◆ **Task data**:

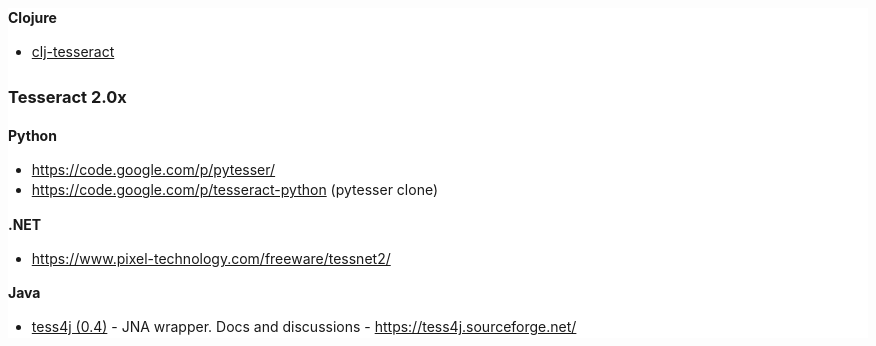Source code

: **Clojure**
  * [clj-tesseract](https://github.com/antoniogarrote/clj-tesseract)

### Tesseract 2.0x

**Python**
  * https://code.google.com/p/pytesser/
  * https://code.google.com/p/tesseract-python (pytesser clone)

**.NET**
  * https://www.pixel-technology.com/freeware/tessnet2/

**Java**
  * [tess4j (0.4)](https://github.com/nguyenq/tess4j) - JNA wrapper. Docs and discussions - https://tess4j.sourceforge.net/
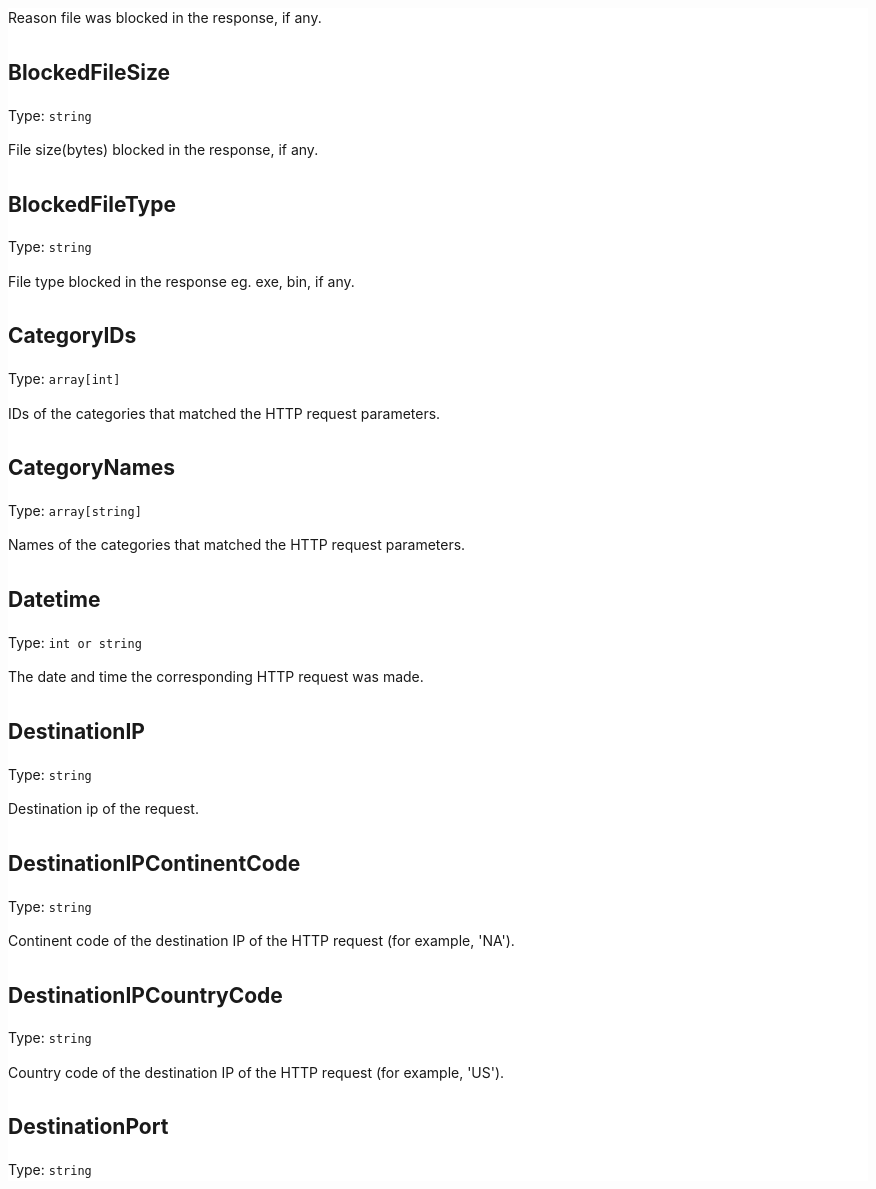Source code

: Reason file was blocked in the response, if any.

## BlockedFileSize

Type: `string`

File size(bytes) blocked in the response, if any.

## BlockedFileType

Type: `string`

File type blocked in the response eg. exe, bin, if any.

## CategoryIDs

Type: `array[int]`

IDs of the categories that matched the HTTP request parameters.

## CategoryNames

Type: `array[string]`

Names of the categories that matched the HTTP request parameters.

## Datetime

Type: `int or string`

The date and time the corresponding HTTP request was made.

## DestinationIP

Type: `string`

Destination ip of the request.

## DestinationIPContinentCode

Type: `string`

Continent code of the destination IP of the HTTP request (for example, 'NA').

## DestinationIPCountryCode

Type: `string`

Country code of the destination IP of the HTTP request (for example, 'US').

## DestinationPort

Type: `string`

◆ **Work request**: Select every line of the material above containing the word "that"; case counts.

◆ **Problem solution**:
IDs of the categories that matched the HTTP request parameters.
Names of the categories that matched the HTTP request parameters.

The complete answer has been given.